Dzięki tym wynikom poziom Maćka pozwala mu na stałe miejsce w kadrze narodowej, a kibice przynajmniej nie sprzeciwiają się zabieraniu go na kolejne zawody.

Sezon 2012/2013

Maciek kiepsko rozpoczął ten sezon, podobnie jak pozostali polscy skoczkowie. Jednak punktował w miarę regularnie.
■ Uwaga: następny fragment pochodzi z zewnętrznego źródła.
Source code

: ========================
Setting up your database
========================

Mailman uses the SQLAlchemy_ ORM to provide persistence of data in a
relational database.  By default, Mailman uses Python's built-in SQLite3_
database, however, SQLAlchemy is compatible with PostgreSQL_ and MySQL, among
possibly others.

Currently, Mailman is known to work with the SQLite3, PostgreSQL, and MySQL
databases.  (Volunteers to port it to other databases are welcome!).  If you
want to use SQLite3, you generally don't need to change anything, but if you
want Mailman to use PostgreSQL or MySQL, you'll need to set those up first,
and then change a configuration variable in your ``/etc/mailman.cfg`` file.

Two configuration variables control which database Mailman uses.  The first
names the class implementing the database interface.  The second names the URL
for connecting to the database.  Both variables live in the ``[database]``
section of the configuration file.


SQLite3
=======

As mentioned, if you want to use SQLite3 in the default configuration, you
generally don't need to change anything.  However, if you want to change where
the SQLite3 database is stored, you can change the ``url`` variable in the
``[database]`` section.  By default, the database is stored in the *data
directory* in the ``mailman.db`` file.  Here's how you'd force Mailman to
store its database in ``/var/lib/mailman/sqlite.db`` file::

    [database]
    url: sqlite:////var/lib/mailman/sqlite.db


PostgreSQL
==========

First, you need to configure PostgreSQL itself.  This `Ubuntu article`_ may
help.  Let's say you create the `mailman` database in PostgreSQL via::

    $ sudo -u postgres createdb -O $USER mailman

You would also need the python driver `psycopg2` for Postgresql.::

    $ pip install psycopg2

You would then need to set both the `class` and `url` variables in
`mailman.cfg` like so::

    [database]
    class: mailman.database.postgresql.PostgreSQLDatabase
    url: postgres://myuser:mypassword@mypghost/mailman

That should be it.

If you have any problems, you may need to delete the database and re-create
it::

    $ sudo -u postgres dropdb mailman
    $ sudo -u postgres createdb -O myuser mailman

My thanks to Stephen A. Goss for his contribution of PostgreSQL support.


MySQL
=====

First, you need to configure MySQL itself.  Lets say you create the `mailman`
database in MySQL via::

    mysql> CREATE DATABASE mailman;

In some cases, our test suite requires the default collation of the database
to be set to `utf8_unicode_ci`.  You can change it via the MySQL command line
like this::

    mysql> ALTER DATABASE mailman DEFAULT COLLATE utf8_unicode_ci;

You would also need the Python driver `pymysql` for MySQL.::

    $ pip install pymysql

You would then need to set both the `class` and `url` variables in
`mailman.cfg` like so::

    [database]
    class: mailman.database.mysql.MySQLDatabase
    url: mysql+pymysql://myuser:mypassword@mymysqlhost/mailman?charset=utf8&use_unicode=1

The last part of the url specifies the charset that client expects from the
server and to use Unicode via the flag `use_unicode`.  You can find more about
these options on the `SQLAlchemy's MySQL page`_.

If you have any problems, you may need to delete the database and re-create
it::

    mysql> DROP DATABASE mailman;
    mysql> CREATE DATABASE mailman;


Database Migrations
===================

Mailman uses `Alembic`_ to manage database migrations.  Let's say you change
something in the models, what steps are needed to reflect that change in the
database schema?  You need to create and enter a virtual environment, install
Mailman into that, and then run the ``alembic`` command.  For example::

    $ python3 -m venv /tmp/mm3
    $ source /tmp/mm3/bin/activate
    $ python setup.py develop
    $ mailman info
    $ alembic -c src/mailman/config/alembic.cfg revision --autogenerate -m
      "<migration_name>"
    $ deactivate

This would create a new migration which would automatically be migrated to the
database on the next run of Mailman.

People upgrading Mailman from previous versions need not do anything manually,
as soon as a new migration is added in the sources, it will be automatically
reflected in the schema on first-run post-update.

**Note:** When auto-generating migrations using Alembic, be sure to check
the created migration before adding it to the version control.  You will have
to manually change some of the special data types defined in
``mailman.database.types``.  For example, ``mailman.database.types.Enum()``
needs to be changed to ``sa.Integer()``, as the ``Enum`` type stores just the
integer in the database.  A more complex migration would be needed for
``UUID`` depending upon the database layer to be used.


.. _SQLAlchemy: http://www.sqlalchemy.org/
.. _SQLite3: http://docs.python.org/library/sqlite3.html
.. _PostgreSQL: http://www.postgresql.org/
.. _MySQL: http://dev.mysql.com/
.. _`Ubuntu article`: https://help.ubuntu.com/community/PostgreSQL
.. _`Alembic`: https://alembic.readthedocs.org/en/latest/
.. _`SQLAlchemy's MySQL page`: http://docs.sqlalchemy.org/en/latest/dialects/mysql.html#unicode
Turniej Czterech Skoczni - przełom Maćka

Tutaj ukazał się ukryty talent Maćka. W pierwszym konkursie zajął co prawda 50 miejsce, lecz w Nowy Rok zajął 5. miejsce, wyprzedzając przy tym Kamila Stocha Kolejne konkursy to 9. i 10. miejsce. Łącznie zajął dobre miejsce w turnieju.

Dalsze występy Maćka

Maćkowi nieco osłabła forma, ale miał parę dobrych występów, m.in. w Zakopanem, gdzie skakał dobrze w drużynie, a indywidualnie był 5. Jednak później zaczął zajmować miejsca w okolicach 15, przez co cały czas chodził naburmuszony, co przekładało się na nieco gorszej formie w późniejszej części sezonu. Na mistrzostwach świata zajął 11 miejsce, z którego nie był zadowolony, lecz prawdziwego focha złapał po konkursie na dużej skoczni, gdzie był 27. Kamil Stoch nie mógł od niego oczekiwać gratulacji, Maciek był za bardzo naburmuszony. Pozostała część sezonu była trochę nierówna dla Maćka – raz latał daleko, innym razem spadał na cztery łapy, jak to kot. Ostatecznie był 18. w Pucharze Świata.

Sezon 2013/2014

Kolejny sezon, ale za to letni został pięknie rozpoczęty. W Hintenzarten zajął 10 miejsce, a w Wiśle dobrze skakał – 130,5 m w drużynówce, czy podium. Potem osłabł, ale i tak nie spadając poza dziesiątkę. A w Einsiedeln był za Stochem. Do ostatniego konkursu nie startował, a w ostatnim konkursie zajął 7. miejsce, to i tak za mało.

Zima

Maciej Kot po raz kolejny skakał w miarę ok. W inauguracyjnym konkursie był szósty, za Żyłą. Wygrał wtedy oczywiście nieoczekiwanie Polak. Kuusamo – jak co roku mamy to samo, to Kot nie postarał się za ładnie, bo był 21. Znowu Lillehammer, na średniej skoczni był piąty (najlepszy konkurs w sezonie!), a na dużej dwudziesty siódmy niestety przez wiatr. Podczas konkursu w Titisee-Neustadt zajął 13 i 10 miejsce, i tak do dupy. Następne konkursy powiodły się tak beznadziejnie, bo znowu był 21, a potem 19, ale wciąż w miarę zdobywa punkty regularnie. No i przyszedł czas na Turniej Czterech Skoczni. W Oberstdorfie, tak jak inni Polacy, wszedł do drugiej serii, ale za daleko sobie nie poskakał. Zajął dopiero 28. miejsce i był gorszy od innych Polaków, a przede wszystkim był gorszy od juniora Murańki. Po konkursie był prawie jak zawsze niezadowolony. W Ga-Pa pokonał w pierwszej serii Ziobrę i wszedł do finału. Zawody zakończył na 20. miejscu i znów przegrał z Murańką, który na szczęście nie zesrał zepsuł skoków. I znów Kot miał swoją normalną, naburmuszoną i poważną minę. W Innsbrucku jego pierwszy skok był beznadziejny, ale wszedł do drugiej serii dzięki temu, że Japończyk Daiki Ito wylądował prawie na buli i sprawił prezent Maćkowi. Drugi skok był lepszy i Kot zająłby dużo lepszą pozycję w konkursie, ale strasznie wiało i Hofer odwołał drugą serię. W Bischofshofen nie postarał się zbytnio i zajął 23. miejsce. W Turnieju Czterech Skoczni Kot zajął bardzo dobre 12. miejsce i mógł się trochę pocieszyć.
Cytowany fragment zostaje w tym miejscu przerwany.